McDaniel then assesess the students on the information they covered, who then build on that information in the next lab period by using the bones and bone markings as references for learning the muscles.
“It forces students to come to lab prepared for learning muscles,” she said. “It gives us time to do hands-on learning.”
McDaniel also gathered statistics while flipping her lessons and found that both students’ grades and students’ positive perceptions of the course improved.
Daday recently gave a presentation about flipped classrooms and McDaniel’s study at the Mar. 24 Board of Regents Meeting.
He said Board of Regents member, Phillip Bale recently wrote a book involving flipped classrooms. Bale approached Provost David Lee about having a presentation on flipped classrooms at the meeting, and Lee asked Daday to give the presentation.
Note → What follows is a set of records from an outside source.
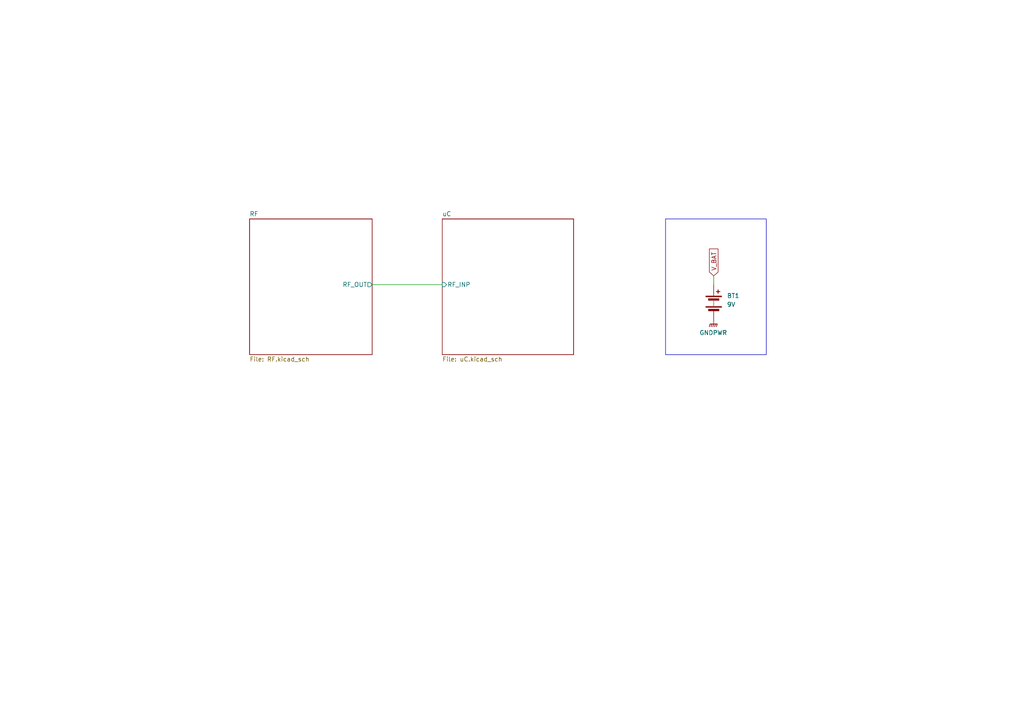
<source format=kicad_sch>
(kicad_sch
	(version 20231120)
	(generator "eeschema")
	(generator_version "8.0")
	(uuid "6e9b0ecb-5ff8-4cea-bb01-e8c92e636c95")
	(paper "A4")
	
	(wire
		(pts
			(xy 107.95 82.55) (xy 128.27 82.55)
		)
		(stroke
			(width 0)
			(type default)
		)
		(uuid "6a5444fd-71a9-473e-873d-a99cb1521698")
	)
	(wire
		(pts
			(xy 207.01 80.01) (xy 207.01 82.55)
		)
		(stroke
			(width 0)
			(type default)
		)
		(uuid "d634c733-214a-4711-b9af-e46bc9a2767c")
	)
	(rectangle
		(start 193.04 63.5)
		(end 222.25 102.87)
		(stroke
			(width 0)
			(type default)
		)
		(fill
			(type none)
		)
		(uuid a490c3e2-c7e9-44a6-8a59-4b7a4fd31fdd)
	)
	(global_label "V_BAT"
		(shape input)
		(at 207.01 80.01 90)
		(fields_autoplaced yes)
		(effects
			(font
				(size 1.27 1.27)
			)
			(justify left)
		)
		(uuid "d58db56f-7e67-4f32-b2e7-42daef4e7327")
		(property "Intersheetrefs" "${INTERSHEET_REFS}"
			(at 207.01 71.6424 90)
			(effects
				(font
					(size 1.27 1.27)
				)
				(justify left)
				(hide yes)
			)
		)
	)
	(symbol
		(lib_id "power:GNDPWR")
		(at 207.01 92.71 0)
		(unit 1)
		(exclude_from_sim no)
		(in_bom yes)
		(on_board yes)
		(dnp no)
		(fields_autoplaced yes)
		(uuid "2e86a7dd-d7f1-4a48-8768-92aec0ae1cd7")
		(property "Reference" "#PWR015"
			(at 207.01 97.79 0)
			(effects
				(font
					(size 1.27 1.27)
				)
				(hide yes)
			)
		)
		(property "Value" "GNDPWR"
			(at 206.883 96.52 0)
			(effects
				(font
					(size 1.27 1.27)
				)
			)
		)
		(property "Footprint" ""
			(at 207.01 93.98 0)
			(effects
				(font
					(size 1.27 1.27)
				)
				(hide yes)
			)
		)
		(property "Datasheet" ""
			(at 207.01 93.98 0)
			(effects
				(font
					(size 1.27 1.27)
				)
				(hide yes)
			)
		)
		(property "Description" "Power symbol creates a global label with name \"GNDPWR\" , global ground"
			(at 207.01 92.71 0)
			(effects
				(font
					(size 1.27 1.27)
				)
				(hide yes)
			)
		)
		(pin "1"
			(uuid "81cc949b-738c-4955-82c2-a94eb2a0b482")
		)
		(instances
			(project "projekt"
				(path "/6e9b0ecb-5ff8-4cea-bb01-e8c92e636c95"
					(reference "#PWR015")
					(unit 1)
				)
			)
		)
	)
	(symbol
		(lib_id "Device:Battery")
		(at 207.01 87.63 0)
		(unit 1)
		(exclude_from_sim no)
		(in_bom yes)
		(on_board yes)
		(dnp no)
		(fields_autoplaced yes)
		(uuid "b6b61f71-3c14-4644-b2bf-35271419f1ac")
		(property "Reference" "BT1"
			(at 210.82 85.7884 0)
			(effects
				(font
					(size 1.27 1.27)
				)
				(justify left)
			)
		)
		(property "Value" "9V"
			(at 210.82 88.3284 0)
			(effects
				(font
					(size 1.27 1.27)
				)
				(justify left)
			)
		)
		(property "Footprint" "Connector_PinSocket_2.54mm:PinSocket_1x02_P2.54mm_Vertical"
			(at 207.01 86.106 90)
			(effects
				(font
					(size 1.27 1.27)
				)
				(hide yes)
			)
		)
		(property "Datasheet" "~"
			(at 207.01 86.106 90)
			(effects
				(font
					(size 1.27 1.27)
				)
				(hide yes)
			)
		)
		(property "Description" "Multiple-cell battery"
			(at 207.01 87.63 0)
			(effects
				(font
					(size 1.27 1.27)
				)
				(hide yes)
			)
		)
		(pin "1"
			(uuid "92f9ad45-dba3-4cbc-986f-cba3d381ce1d")
		)
		(pin "2"
			(uuid "3c6a0595-f3cf-4364-96f2-da94e0725f87")
		)
		(instances
			(project "projekt"
				(path "/6e9b0ecb-5ff8-4cea-bb01-e8c92e636c95"
					(reference "BT1")
					(unit 1)
				)
			)
		)
	)
	(sheet
		(at 72.39 63.5)
		(size 35.56 39.37)
		(fields_autoplaced yes)
		(stroke
			(width 0.1524)
			(type solid)
		)
		(fill
			(color 0 0 0 0.0000)
		)
		(uuid "09627191-d48d-42a8-a392-355888bdeeaa")
		(property "Sheetname" "RF"
			(at 72.39 62.7884 0)
			(effects
				(font
					(size 1.27 1.27)
				)
				(justify left bottom)
			)
		)
		(property "Sheetfile" "RF.kicad_sch"
			(at 72.39 103.4546 0)
			(effects
				(font
					(size 1.27 1.27)
				)
				(justify left top)
			)
		)
		(pin "RF_OUT" output
			(at 107.95 82.55 0)
			(effects
				(font
					(size 1.27 1.27)
				)
				(justify right)
			)
			(uuid "5d5011ea-72b5-40ea-80a3-2aeecd901584")
		)
		(instances
			(project "projekt"
				(path "/6e9b0ecb-5ff8-4cea-bb01-e8c92e636c95"
					(page "2")
				)
			)
		)
	)
	(sheet
		(at 128.27 63.5)
		(size 38.1 39.37)
		(fields_autoplaced yes)
		(stroke
			(width 0.1524)
			(type solid)
		)
		(fill
			(color 0 0 0 0.0000)
		)
		(uuid "47922e9f-8839-4dfe-b2ac-5d132f76ea44")
		(property "Sheetname" "uC"
			(at 128.27 62.7884 0)
			(effects
				(font
					(size 1.27 1.27)
				)
				(justify left bottom)
			)
		)
		(property "Sheetfile" "uC.kicad_sch"
			(at 128.27 103.4546 0)
			(effects
				(font
					(size 1.27 1.27)
				)
				(justify left top)
			)
		)
		(pin "RF_INP" input
			(at 128.27 82.55 180)
			(effects
				(font
					(size 1.27 1.27)
				)
				(justify left)
			)
			(uuid "8e6908a5-68d2-49e2-a94c-92a150ce24a9")
		)
		(instances
			(project "projekt"
				(path "/6e9b0ecb-5ff8-4cea-bb01-e8c92e636c95"
					(page "3")
				)
			)
		)
	)
	(sheet_instances
		(path "/"
			(page "1")
		)
	)
)

</source>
“I was thrilled about it,” Daday said. “We have faculty on campus that are doing some amazing things in their classrooms. A university is about academics, and it’s about the teaching and learning environment. So, my hope is that we can establish something that’s more integrated.”
“I don’t think employers want to hire our graduates if all they can do is listen and regurgitate information,” Daday said. “Employers want graduates who, yes, know some things, but they also know how to apply it and synthesize it. If we don’t give our students the opportunity to do that in our classes, then they’re not going to be able to do it when they graduate.”